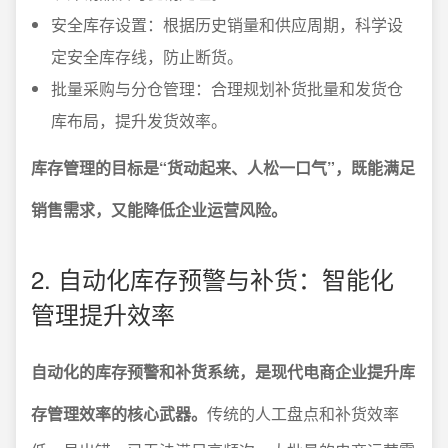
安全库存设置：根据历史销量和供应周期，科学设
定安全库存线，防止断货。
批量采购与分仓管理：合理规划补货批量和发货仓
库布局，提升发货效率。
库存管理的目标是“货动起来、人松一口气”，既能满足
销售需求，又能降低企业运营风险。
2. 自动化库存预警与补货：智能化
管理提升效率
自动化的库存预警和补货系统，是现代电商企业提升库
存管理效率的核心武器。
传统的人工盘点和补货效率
========================================================================
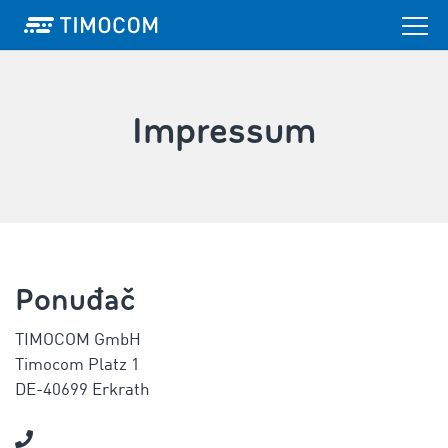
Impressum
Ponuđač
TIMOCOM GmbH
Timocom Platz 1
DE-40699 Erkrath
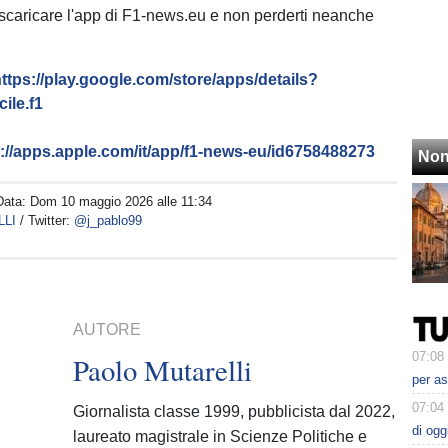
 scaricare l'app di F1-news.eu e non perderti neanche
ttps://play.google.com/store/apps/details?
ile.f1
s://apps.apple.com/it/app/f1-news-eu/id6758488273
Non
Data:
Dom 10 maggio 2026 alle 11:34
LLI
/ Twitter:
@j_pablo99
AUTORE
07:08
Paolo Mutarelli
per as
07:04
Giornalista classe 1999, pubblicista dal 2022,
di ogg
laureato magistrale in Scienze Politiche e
========================================================================
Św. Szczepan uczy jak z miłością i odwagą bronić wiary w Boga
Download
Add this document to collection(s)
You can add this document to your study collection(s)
========================================================================
_What the task asks_
Find every line above where the word "news" occurs, and copy that line.

_Answer box_
 scaricare l'app di F1-news.eu e non perderti neanche
s://apps.apple.com/it/app/f1-news-eu/id6758488273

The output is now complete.